提示文:
══════════════════════════════

謎に満ちた世界感。徐々に見えてくる悲壮感。悲しく切ないこの物語が私を虜にしたのは言うまでもない。

ネタバレは避けるべきタイトルだ。だから相変わらず自分の話をする。
大学生くらいの頃。私は新しい技術に賛成だった。インターネットは目まぐるしく進化した。個人サイトを眺めて読んで楽しむ時代が終わりを告げた。掲示板全盛期となり、先進的な動画投稿サイトが現れた。インターネットテクノロジーだけではない。飲食店も画期的な食事を提供するようになった。食事のレベルは向上した。家具や住まいも良きデザインに恵まれた。その恩恵を受けながら私は独身時代を過ごした。当然、医療面での進歩も歓迎だった。

══════════════════════════════

課題 1:
提示文について、次の問いに答えなさい。
(a) 書き手はこの物語をどのような言葉で形容しているか。
(b) 書き手はこのタイトルについて何を避けるべきだと述べているか。
(c) 大学生くらいの頃、書き手は新しい技術に対してどのような立場だったか。
課題 2: 提示文の「謎に満ちた世界感。徐々に見え」から「医療面での進歩も歓迎だった。」までを、一字も変えずに書き写しなさい。

══════════════════════════════

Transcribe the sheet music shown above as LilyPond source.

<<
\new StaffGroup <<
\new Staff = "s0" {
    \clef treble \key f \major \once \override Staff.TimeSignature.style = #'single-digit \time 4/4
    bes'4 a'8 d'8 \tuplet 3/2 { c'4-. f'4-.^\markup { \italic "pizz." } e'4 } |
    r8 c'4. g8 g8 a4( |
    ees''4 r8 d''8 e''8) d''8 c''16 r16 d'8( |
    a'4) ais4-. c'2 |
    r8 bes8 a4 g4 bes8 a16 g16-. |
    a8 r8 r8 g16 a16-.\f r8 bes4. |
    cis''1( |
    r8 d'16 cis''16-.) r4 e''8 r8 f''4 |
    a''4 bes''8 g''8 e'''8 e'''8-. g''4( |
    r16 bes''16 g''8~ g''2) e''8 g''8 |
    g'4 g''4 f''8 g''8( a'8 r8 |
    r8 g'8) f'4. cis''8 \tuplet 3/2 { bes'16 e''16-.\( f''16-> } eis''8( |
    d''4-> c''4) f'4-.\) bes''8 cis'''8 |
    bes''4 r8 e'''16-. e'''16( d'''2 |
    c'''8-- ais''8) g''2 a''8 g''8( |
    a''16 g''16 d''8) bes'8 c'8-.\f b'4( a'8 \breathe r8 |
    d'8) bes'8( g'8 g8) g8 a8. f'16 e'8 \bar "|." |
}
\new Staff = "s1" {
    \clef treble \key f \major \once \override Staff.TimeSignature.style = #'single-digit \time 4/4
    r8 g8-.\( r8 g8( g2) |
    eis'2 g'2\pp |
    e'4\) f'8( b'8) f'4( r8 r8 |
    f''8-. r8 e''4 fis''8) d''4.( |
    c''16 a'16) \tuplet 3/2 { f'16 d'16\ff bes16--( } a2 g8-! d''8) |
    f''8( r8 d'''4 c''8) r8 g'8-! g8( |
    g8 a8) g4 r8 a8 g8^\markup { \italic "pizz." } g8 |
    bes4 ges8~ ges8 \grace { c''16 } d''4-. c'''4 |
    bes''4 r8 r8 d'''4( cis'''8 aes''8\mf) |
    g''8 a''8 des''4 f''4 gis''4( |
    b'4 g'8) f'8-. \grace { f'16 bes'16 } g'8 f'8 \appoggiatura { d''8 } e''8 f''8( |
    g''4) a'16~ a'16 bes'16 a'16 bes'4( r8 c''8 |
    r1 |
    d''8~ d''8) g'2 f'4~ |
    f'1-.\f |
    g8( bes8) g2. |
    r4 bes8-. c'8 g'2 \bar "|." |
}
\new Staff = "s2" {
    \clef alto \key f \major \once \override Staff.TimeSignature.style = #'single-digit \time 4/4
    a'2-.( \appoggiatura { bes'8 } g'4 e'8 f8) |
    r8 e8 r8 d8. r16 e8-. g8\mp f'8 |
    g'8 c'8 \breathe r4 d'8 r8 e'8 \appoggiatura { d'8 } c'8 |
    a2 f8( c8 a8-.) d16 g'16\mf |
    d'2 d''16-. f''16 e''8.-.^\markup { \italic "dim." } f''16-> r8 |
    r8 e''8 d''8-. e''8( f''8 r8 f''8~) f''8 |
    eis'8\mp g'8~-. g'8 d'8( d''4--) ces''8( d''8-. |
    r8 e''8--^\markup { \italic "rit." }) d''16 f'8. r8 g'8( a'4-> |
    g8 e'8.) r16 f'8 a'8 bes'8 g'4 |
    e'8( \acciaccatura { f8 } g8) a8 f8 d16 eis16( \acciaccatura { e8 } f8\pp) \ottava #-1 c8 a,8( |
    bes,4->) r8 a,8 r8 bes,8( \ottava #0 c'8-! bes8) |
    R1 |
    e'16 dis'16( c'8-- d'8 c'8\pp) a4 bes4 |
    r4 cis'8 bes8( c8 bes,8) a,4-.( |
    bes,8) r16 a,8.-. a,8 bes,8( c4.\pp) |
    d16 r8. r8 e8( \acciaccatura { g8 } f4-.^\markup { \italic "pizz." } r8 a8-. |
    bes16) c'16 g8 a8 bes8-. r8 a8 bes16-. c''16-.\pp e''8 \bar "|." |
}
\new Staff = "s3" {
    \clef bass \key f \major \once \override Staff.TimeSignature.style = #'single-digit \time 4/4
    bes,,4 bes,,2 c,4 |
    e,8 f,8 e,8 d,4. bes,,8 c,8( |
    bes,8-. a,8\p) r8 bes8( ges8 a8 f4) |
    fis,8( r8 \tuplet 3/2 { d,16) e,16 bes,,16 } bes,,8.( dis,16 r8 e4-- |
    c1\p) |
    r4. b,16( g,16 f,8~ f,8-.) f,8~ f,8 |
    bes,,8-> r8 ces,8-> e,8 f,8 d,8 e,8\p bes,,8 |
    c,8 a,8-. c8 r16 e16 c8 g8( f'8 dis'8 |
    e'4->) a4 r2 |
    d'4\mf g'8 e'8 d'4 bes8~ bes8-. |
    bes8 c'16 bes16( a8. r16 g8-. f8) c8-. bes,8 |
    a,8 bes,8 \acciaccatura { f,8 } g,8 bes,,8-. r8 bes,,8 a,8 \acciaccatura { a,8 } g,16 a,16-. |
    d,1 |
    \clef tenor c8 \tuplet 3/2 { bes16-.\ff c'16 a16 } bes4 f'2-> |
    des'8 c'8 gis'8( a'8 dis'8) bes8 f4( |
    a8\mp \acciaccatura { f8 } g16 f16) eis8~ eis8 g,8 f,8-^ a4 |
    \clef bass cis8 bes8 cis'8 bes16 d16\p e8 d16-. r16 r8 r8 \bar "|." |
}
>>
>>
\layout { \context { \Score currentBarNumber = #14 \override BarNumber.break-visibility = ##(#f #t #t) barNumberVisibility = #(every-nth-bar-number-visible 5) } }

══════════════════════════════

回答欄 1:
(a) 悲しく切ない
(b) ネタバレ
(c) 賛成だった

回答欄 2:
謎に満ちた世界感。徐々に見えてくる悲壮感。悲しく切ないこの物語が私を虜にしたのは言うまでもない。

ネタバレは避けるべきタイトルだ。だから相変わらず自分の話をする。
大学生くらいの頃。私は新しい技術に賛成だった。インターネットは目まぐるしく進化した。個人サイトを眺めて読んで楽しむ時代が終わりを告げた。掲示板全盛期となり、先進的な動画投稿サイトが現れた。インターネットテクノロジーだけではない。飲食店も画期的な食事を提供するようになった。食事のレベルは向上した。家具や住まいも良きデザインに恵まれた。その恩恵を受けながら私は独身時代を過ごした。当然、医療面での進歩も歓迎だった。